**Task instructions**.
All the entries need to be duplicated exactly, with the pictures omitted.

[Saved entries]
▬▬▬▬▬▬▬▬▬▬

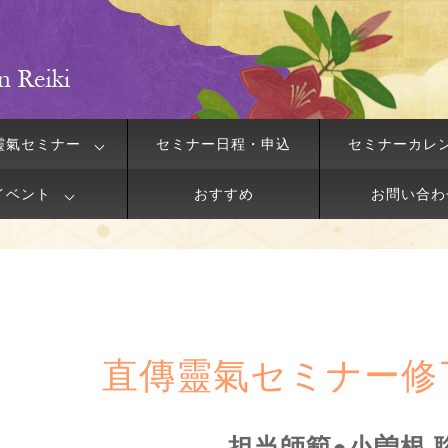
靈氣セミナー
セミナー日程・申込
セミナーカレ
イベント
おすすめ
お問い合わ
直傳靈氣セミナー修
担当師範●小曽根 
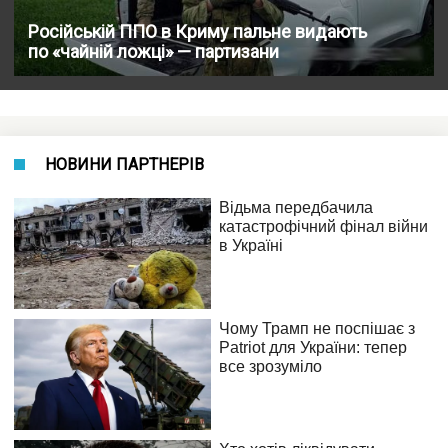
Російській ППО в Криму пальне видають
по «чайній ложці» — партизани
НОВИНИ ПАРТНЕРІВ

▬▬▬▬▬▬▬▬▬▬

**Reply to the task**.
靈氣セミナー
セミナー日程・申込
セミナーカレ
イベント
おすすめ
お問い合わ
直傳靈氣セミナー修
担当師範●小曽根 
Російській ППО в Криму пальне видають
по «чайній ложці» — партизани
НОВИНИ ПАРТНЕРІВ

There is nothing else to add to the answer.